### Textauszug
====

Ich hab in der vorangegangenen Notiz den Begriff „Gegenkultur“ erwähnt. Damit war ein in den 1960ern und 1970ern neues Feld benannt, das sich gegen bürgerliche Repräsentationskultur abgrenzte.
Vor rund 40 Jahren war es undenkbar, den Begriff „Gegenkultur“ mit radikal rechten Positionen zu assoziieren. Das hat sich gründlich geändert. Was aber meint „ Repräsentationskultur“? Ich möchte es etwas polemisch verkürzt so skizzieren. Sie erleben das Echo der alten Repräsentationskultur heute zum Beispiel folgendermaßen. Bei einer Vernissage spricht erst der Bürgermeister, dann der Kulturreferent. Schließlich erläutert eine Kunsthistorikerin, womit man es zu tun bekommt.
In dieser Abteilung werden alle verfügbaren akademischen Titel genannt, egal, wofür sie stehen. Zwischendurch oder hinterher gibt es eine „musikalische Begleitung“. Außerdem will eventuell die Person, von welcher die ausgestellten Werke stammen, noch etwas sagen. Das alles dauert.
Falls es eine Frau ist, bekommt sie anschließend womöglich einen Blumenstrauß in die Hand gedrückt, für Männer sind Weinflaschen sehr beliebt. Dann geht’s zum Pressefoto. Da haben wir neben zwei Leuten aus der Kunst und zwei Leuten aus der Politik oft noch jemanden aus der Verwaltung drauf, was in stattliches Gruppenfoto ergibt. Ergo erkennt man dann im Blatt kaum jemanden.

====

### Aufgabe
Was bekommen Männer bei einer Vernissage laut dem Text über Repräsentationskultur gern in die Hand gedrückt?

### Entnommenes Material
====

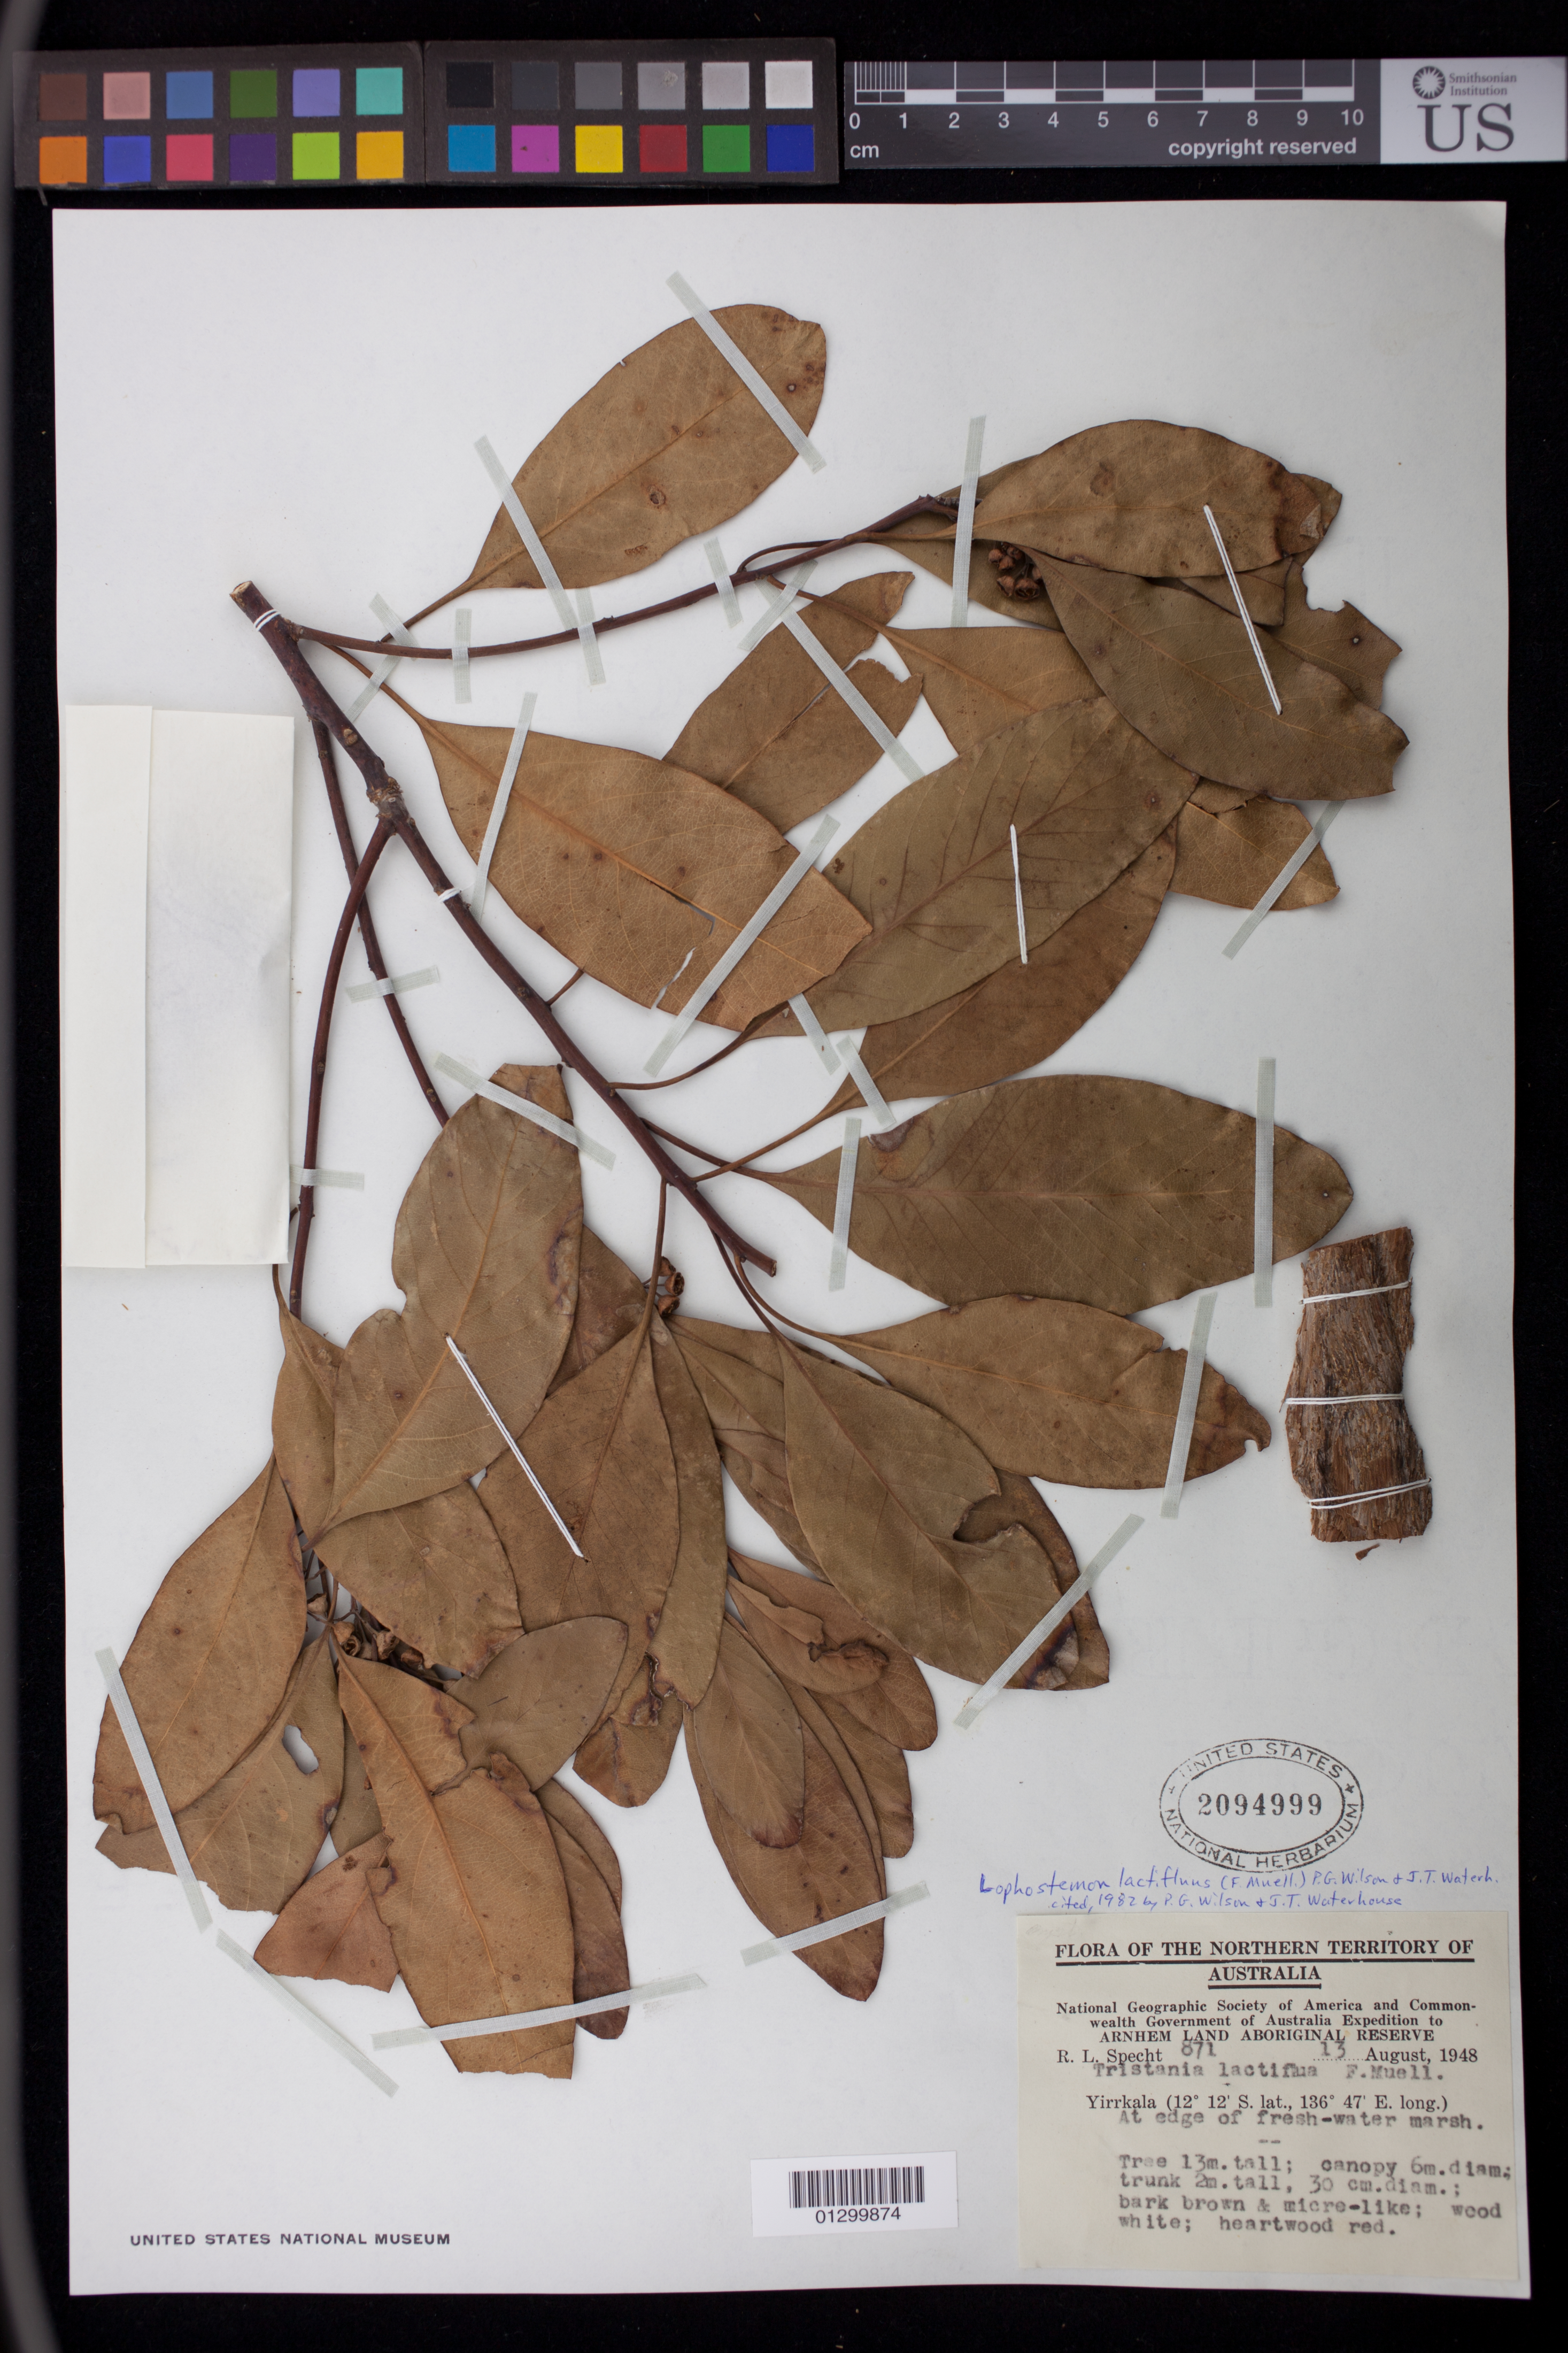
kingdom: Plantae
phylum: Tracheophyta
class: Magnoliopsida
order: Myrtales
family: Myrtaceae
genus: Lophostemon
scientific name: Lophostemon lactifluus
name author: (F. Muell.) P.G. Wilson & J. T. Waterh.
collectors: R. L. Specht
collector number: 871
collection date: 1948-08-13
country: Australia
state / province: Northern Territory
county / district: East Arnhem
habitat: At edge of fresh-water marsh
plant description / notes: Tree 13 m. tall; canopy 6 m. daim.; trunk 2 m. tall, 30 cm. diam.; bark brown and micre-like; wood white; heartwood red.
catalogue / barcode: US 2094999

====

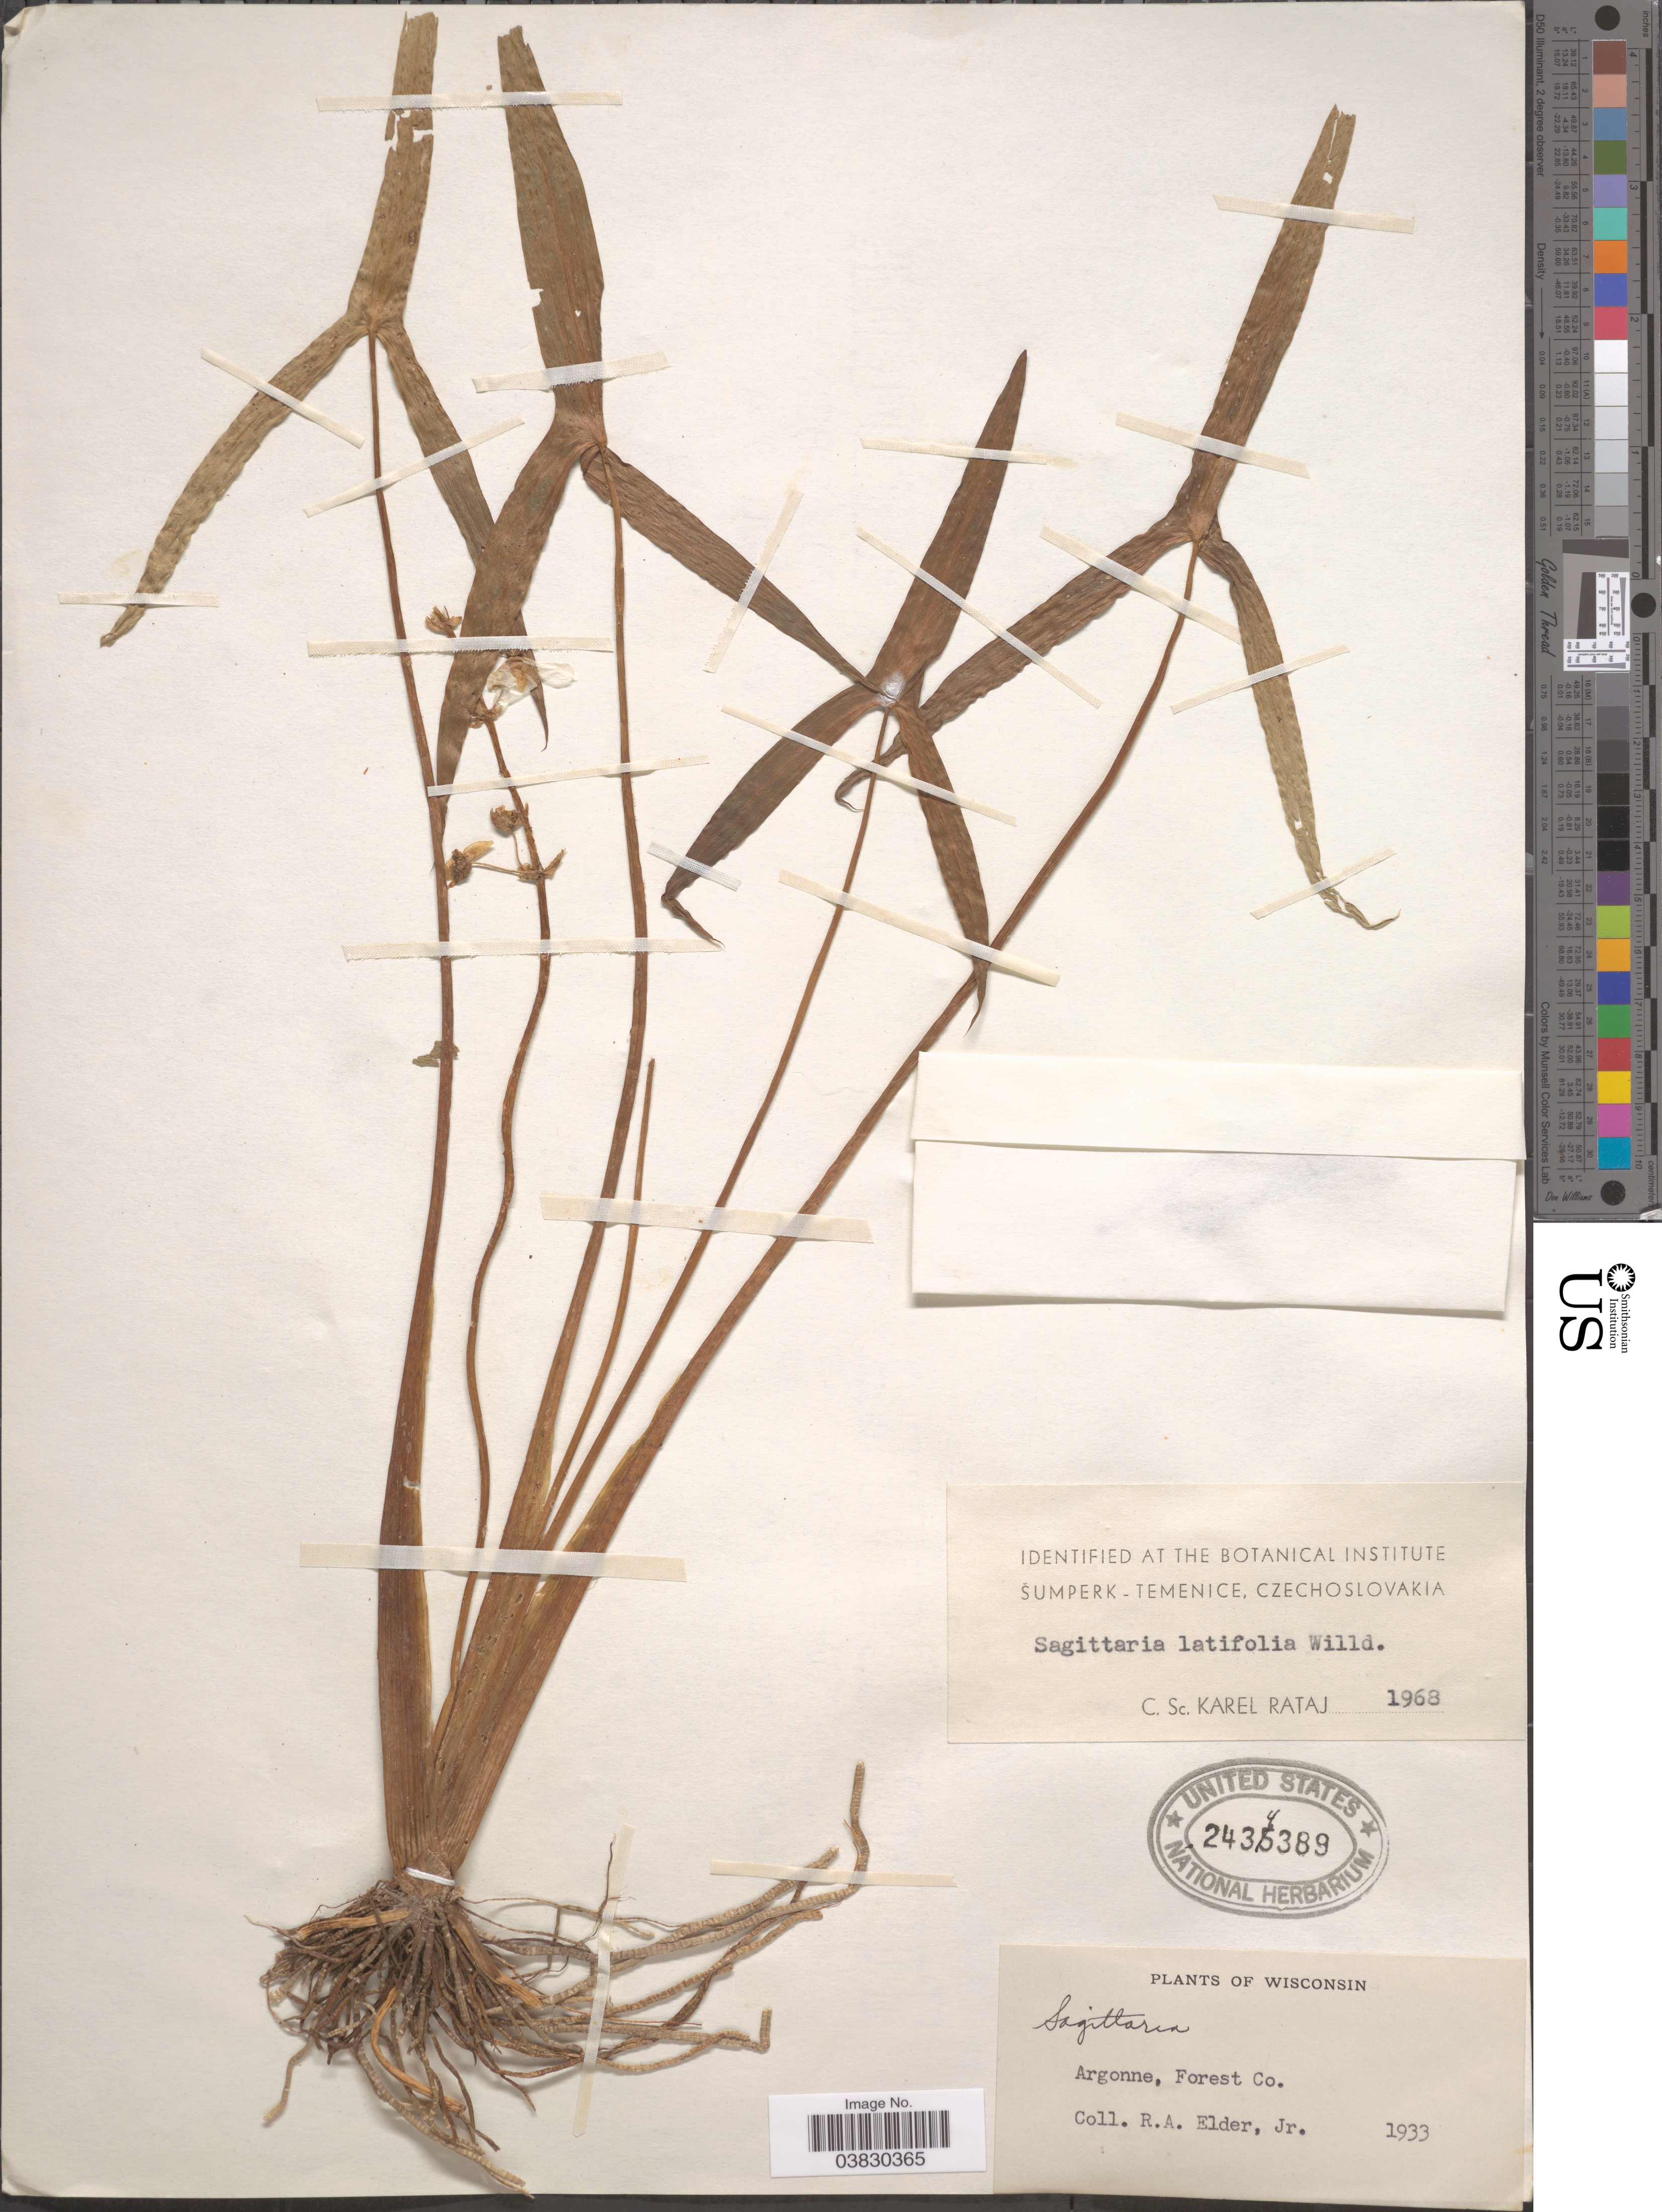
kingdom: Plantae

====

### Ergebnis
Weinflaschen.